● Exercise inputs
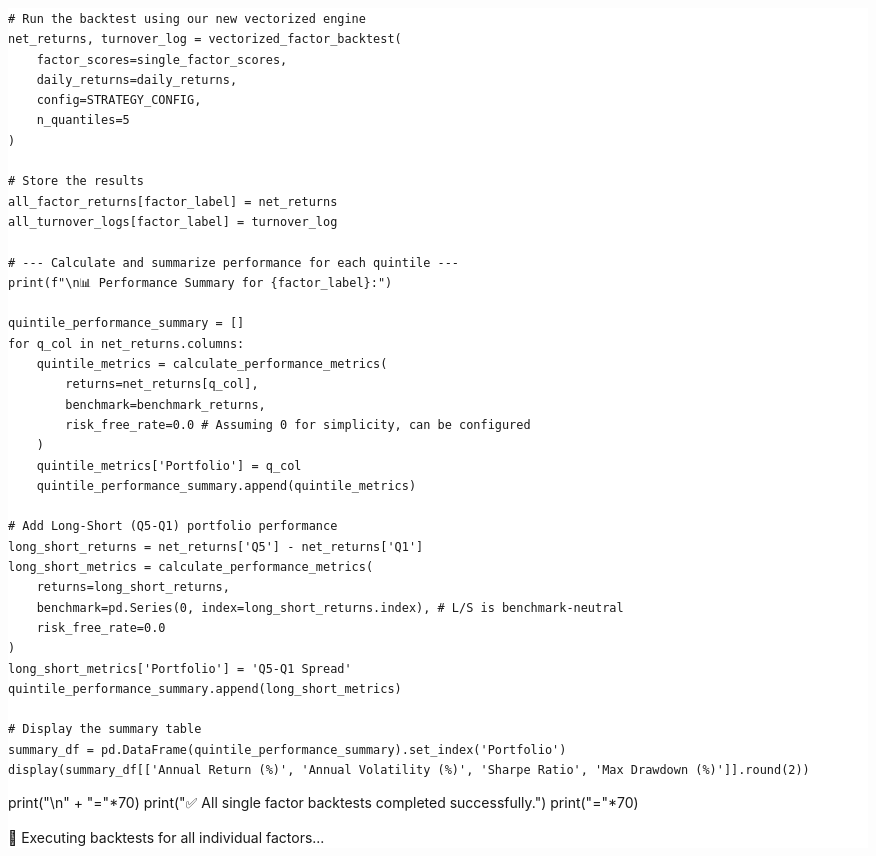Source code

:     # Run the backtest using our new vectorized engine
    net_returns, turnover_log = vectorized_factor_backtest(
        factor_scores=single_factor_scores,
        daily_returns=daily_returns,
        config=STRATEGY_CONFIG,
        n_quantiles=5
    )

    # Store the results
    all_factor_returns[factor_label] = net_returns
    all_turnover_logs[factor_label] = turnover_log

    # --- Calculate and summarize performance for each quintile ---
    print(f"\n📊 Performance Summary for {factor_label}:")
    
    quintile_performance_summary = []
    for q_col in net_returns.columns:
        quintile_metrics = calculate_performance_metrics(
            returns=net_returns[q_col],
            benchmark=benchmark_returns,
            risk_free_rate=0.0 # Assuming 0 for simplicity, can be configured
        )
        quintile_metrics['Portfolio'] = q_col
        quintile_performance_summary.append(quintile_metrics)
    
    # Add Long-Short (Q5-Q1) portfolio performance
    long_short_returns = net_returns['Q5'] - net_returns['Q1']
    long_short_metrics = calculate_performance_metrics(
        returns=long_short_returns,
        benchmark=pd.Series(0, index=long_short_returns.index), # L/S is benchmark-neutral
        risk_free_rate=0.0
    )
    long_short_metrics['Portfolio'] = 'Q5-Q1 Spread'
    quintile_performance_summary.append(long_short_metrics)
    
    # Display the summary table
    summary_df = pd.DataFrame(quintile_performance_summary).set_index('Portfolio')
    display(summary_df[['Annual Return (%)', 'Annual Volatility (%)', 'Sharpe Ratio', 'Max Drawdown (%)']].round(2))

print("\n" + "="*70)
print("✅ All single factor backtests completed successfully.")
print("="*70)

🚀 Executing backtests for all individual factors...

● Goal of the exercise
The answer must be an exact copy of the records, with no images in it.

● Task answer
Source code

:     # Run the backtest using our new vectorized engine
    net_returns, turnover_log = vectorized_factor_backtest(
        factor_scores=single_factor_scores,
        daily_returns=daily_returns,
        config=STRATEGY_CONFIG,
        n_quantiles=5
    )

    # Store the results
    all_factor_returns[factor_label] = net_returns
    all_turnover_logs[factor_label] = turnover_log

    # --- Calculate and summarize performance for each quintile ---
    print(f"\n📊 Performance Summary for {factor_label}:")
    
    quintile_performance_summary = []
    for q_col in net_returns.columns:
        quintile_metrics = calculate_performance_metrics(
            returns=net_returns[q_col],
            benchmark=benchmark_returns,
            risk_free_rate=0.0 # Assuming 0 for simplicity, can be configured
        )
        quintile_metrics['Portfolio'] = q_col
        quintile_performance_summary.append(quintile_metrics)
    
    # Add Long-Short (Q5-Q1) portfolio performance
    long_short_returns = net_returns['Q5'] - net_returns['Q1']
    long_short_metrics = calculate_performance_metrics(
        returns=long_short_returns,
        benchmark=pd.Series(0, index=long_short_returns.index), # L/S is benchmark-neutral
        risk_free_rate=0.0
    )
    long_short_metrics['Portfolio'] = 'Q5-Q1 Spread'
    quintile_performance_summary.append(long_short_metrics)
    
    # Display the summary table
    summary_df = pd.DataFrame(quintile_performance_summary).set_index('Portfolio')
    display(summary_df[['Annual Return (%)', 'Annual Volatility (%)', 'Sharpe Ratio', 'Max Drawdown (%)']].round(2))

print("\n" + "="*70)
print("✅ All single factor backtests completed successfully.")
print("="*70)

🚀 Executing backtests for all individual factors...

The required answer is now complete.